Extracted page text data
====

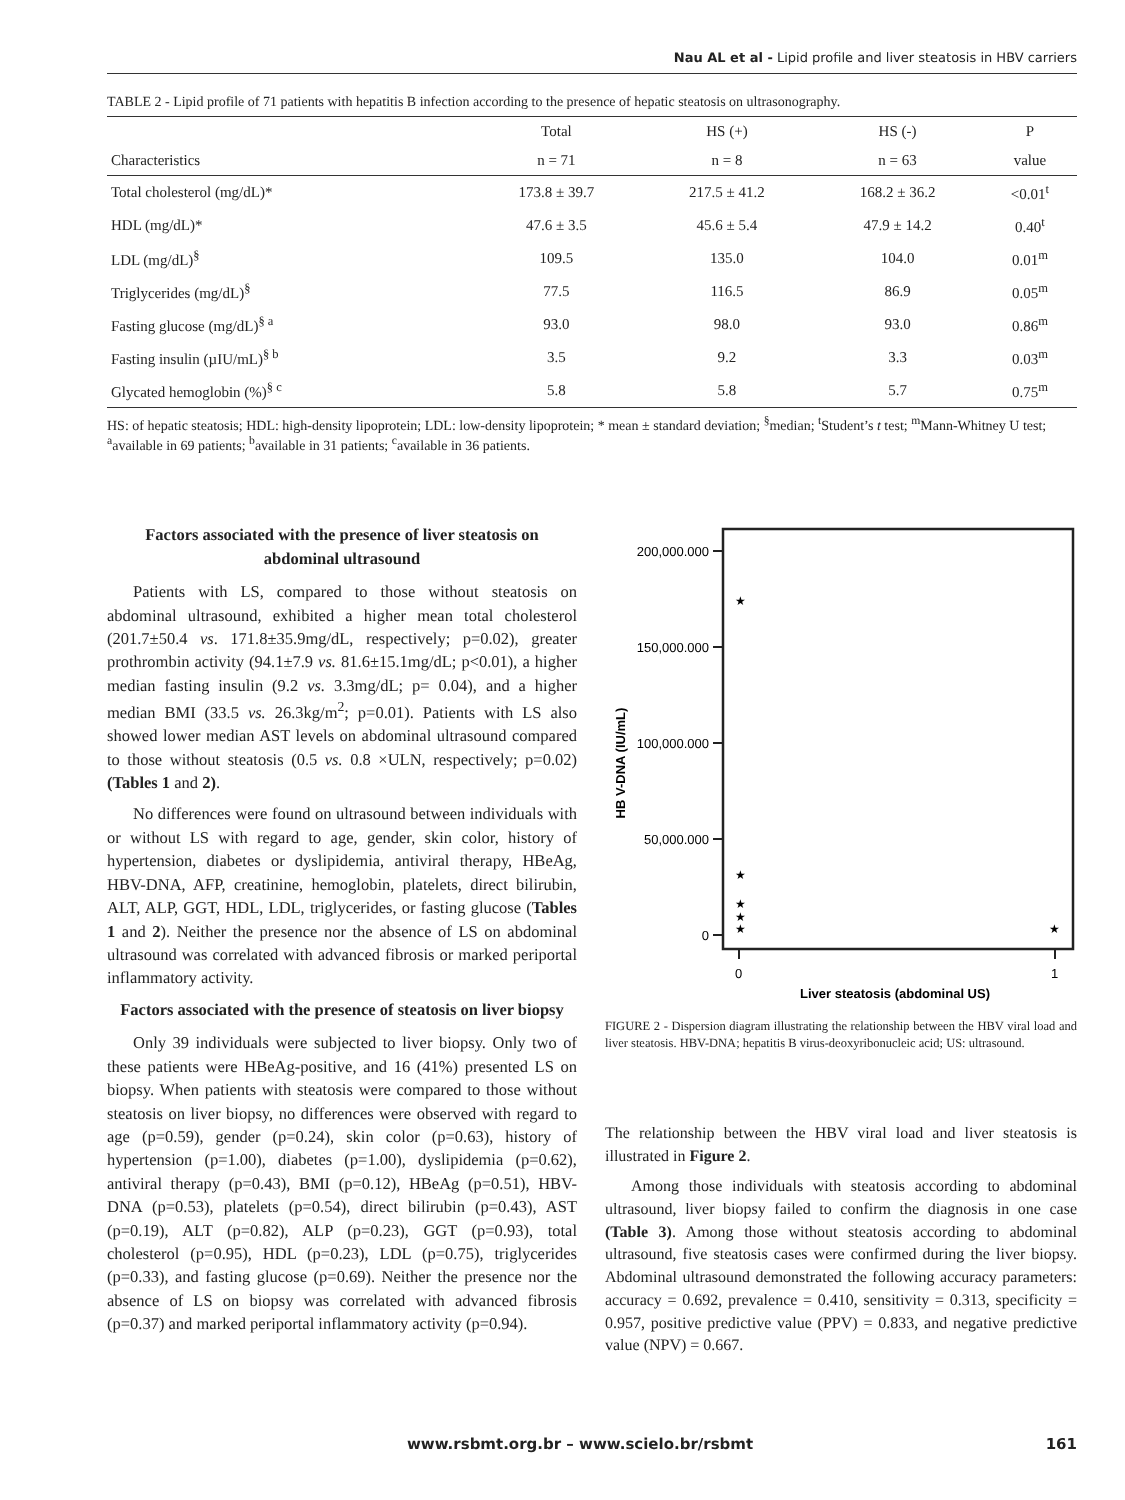Nau AL et al - Lipid profile and liver steatosis in HBV carriers
TABLE 2 - Lipid profile of 71 patients with hepatitis B infection according to the presence of hepatic steatosis on ultrasonography.
| | Total | HS (+) | HS (-) | P |
| --- | --- | --- | --- | --- |
| Characteristics | n = 71 | n = 8 | n = 63 | value |
| Total cholesterol (mg/dL)* | 173.8 ± 39.7 | 217.5 ± 41.2 | 168.2 ± 36.2 | <0.01<sup>t</sup> |
| HDL (mg/dL)* | 47.6 ± 3.5 | 45.6 ± 5.4 | 47.9 ± 14.2 | 0.40<sup>t</sup> |
| LDL (mg/dL)<sup>§</sup> | 109.5 | 135.0 | 104.0 | 0.01<sup>m</sup> |
| Triglycerides (mg/dL)<sup>§</sup> | 77.5 | 116.5 | 86.9 | 0.05<sup>m</sup> |
| Fasting glucose (mg/dL)<sup>§ a</sup> | 93.0 | 98.0 | 93.0 | 0.86<sup>m</sup> |
| Fasting insulin (µIU/mL)<sup>§ b</sup> | 3.5 | 9.2 | 3.3 | 0.03<sup>m</sup> |
| Glycated hemoglobin (%)<sup>§ c</sup> | 5.8 | 5.8 | 5.7 | 0.75<sup>m</sup> |
HS: of hepatic steatosis; HDL: high-density lipoprotein; LDL: low-density lipoprotein; * mean ± standard deviation; <sup>§</sup>median; <sup>t</sup>Student’s t test; <sup>m</sup>Mann-Whitney U test; <sup>a</sup>available in 69 patients; <sup>b</sup>available in 31 patients; <sup>c</sup>available in 36 patients.
Factors associated with the presence of liver steatosis on abdominal ultrasound
Patients with LS, compared to those without steatosis on abdominal ultrasound, exhibited a higher mean total cholesterol (201.7±50.4 vs. 171.8±35.9mg/dL, respectively; p=0.02), greater prothrombin activity (94.1±7.9 vs. 81.6±15.1mg/dL; p<0.01), a higher median fasting insulin (9.2 vs. 3.3mg/dL; p= 0.04), and a higher median BMI (33.5 vs. 26.3kg/m<sup>2</sup>; p=0.01). Patients with LS also showed lower median AST levels on abdominal ultrasound compared to those without steatosis (0.5 vs. 0.8 ×ULN, respectively; p=0.02) (Tables 1 and 2).
No differences were found on ultrasound between individuals with or without LS with regard to age, gender, skin color, history of hypertension, diabetes or dyslipidemia, antiviral therapy, HBeAg, HBV-DNA, AFP, creatinine, hemoglobin, platelets, direct bilirubin, ALT, ALP, GGT, HDL, LDL, triglycerides, or fasting glucose (Tables 1 and 2). Neither the presence nor the absence of LS on abdominal ultrasound was correlated with advanced fibrosis or marked periportal inflammatory activity.
Factors associated with the presence of steatosis on liver biopsy
Only 39 individuals were subjected to liver biopsy. Only two of these patients were HBeAg-positive, and 16 (41%) presented LS on biopsy. When patients with steatosis were compared to those without steatosis on liver biopsy, no differences were observed with regard to age (p=0.59), gender (p=0.24), skin color (p=0.63), history of hypertension (p=1.00), diabetes (p=1.00), dyslipidemia (p=0.62), antiviral therapy (p=0.43), BMI (p=0.12), HBeAg (p=0.51), HBV-DNA (p=0.53), platelets (p=0.54), direct bilirubin (p=0.43), AST (p=0.19), ALT (p=0.82), ALP (p=0.23), GGT (p=0.93), total cholesterol (p=0.95), HDL (p=0.23), LDL (p=0.75), triglycerides (p=0.33), and fasting glucose (p=0.69). Neither the presence nor the absence of LS on biopsy was correlated with advanced fibrosis (p=0.37) and marked periportal inflammatory activity (p=0.94).
200,000.000
150,000.000
100,000.000
50,000.000
0
0
1
HB V-DNA (IU/mL)
Liver steatosis (abdominal US)
★
★
★
★
★
★
FIGURE 2 - Dispersion diagram illustrating the relationship between the HBV viral load and liver steatosis. HBV-DNA; hepatitis B virus-deoxyribonucleic acid; US: ultrasound.
The relationship between the HBV viral load and liver steatosis is illustrated in Figure 2.
Among those individuals with steatosis according to abdominal ultrasound, liver biopsy failed to confirm the diagnosis in one case (Table 3). Among those without steatosis according to abdominal ultrasound, five steatosis cases were confirmed during the liver biopsy. Abdominal ultrasound demonstrated the following accuracy parameters: accuracy = 0.692, prevalence = 0.410, sensitivity = 0.313, specificity = 0.957, positive predictive value (PPV) = 0.833, and negative predictive value (NPV) = 0.667.
www.rsbmt.org.br – www.scielo.br/rsbmt 161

====

Retype only the stretch of lines above starting at the one with "86.9 | 0.05<sup>m</sup> |" and stopping at the one with "Factors associated with the presence of steatosis", exactly as written, with both kept.

| Triglycerides (mg/dL)<sup>§</sup> | 77.5 | 116.5 | 86.9 | 0.05<sup>m</sup> |
| Fasting glucose (mg/dL)<sup>§ a</sup> | 93.0 | 98.0 | 93.0 | 0.86<sup>m</sup> |
| Fasting insulin (µIU/mL)<sup>§ b</sup> | 3.5 | 9.2 | 3.3 | 0.03<sup>m</sup> |
| Glycated hemoglobin (%)<sup>§ c</sup> | 5.8 | 5.8 | 5.7 | 0.75<sup>m</sup> |
HS: of hepatic steatosis; HDL: high-density lipoprotein; LDL: low-density lipoprotein; * mean ± standard deviation; <sup>§</sup>median; <sup>t</sup>Student’s t test; <sup>m</sup>Mann-Whitney U test; <sup>a</sup>available in 69 patients; <sup>b</sup>available in 31 patients; <sup>c</sup>available in 36 patients.
Factors associated with the presence of liver steatosis on abdominal ultrasound
Patients with LS, compared to those without steatosis on abdominal ultrasound, exhibited a higher mean total cholesterol (201.7±50.4 vs. 171.8±35.9mg/dL, respectively; p=0.02), greater prothrombin activity (94.1±7.9 vs. 81.6±15.1mg/dL; p<0.01), a higher median fasting insulin (9.2 vs. 3.3mg/dL; p= 0.04), and a higher median BMI (33.5 vs. 26.3kg/m<sup>2</sup>; p=0.01). Patients with LS also showed lower median AST levels on abdominal ultrasound compared to those without steatosis (0.5 vs. 0.8 ×ULN, respectively; p=0.02) (Tables 1 and 2).
No differences were found on ultrasound between individuals with or without LS with regard to age, gender, skin color, history of hypertension, diabetes or dyslipidemia, antiviral therapy, HBeAg, HBV-DNA, AFP, creatinine, hemoglobin, platelets, direct bilirubin, ALT, ALP, GGT, HDL, LDL, triglycerides, or fasting glucose (Tables 1 and 2). Neither the presence nor the absence of LS on abdominal ultrasound was correlated with advanced fibrosis or marked periportal inflammatory activity.
Factors associated with the presence of steatosis on liver biopsy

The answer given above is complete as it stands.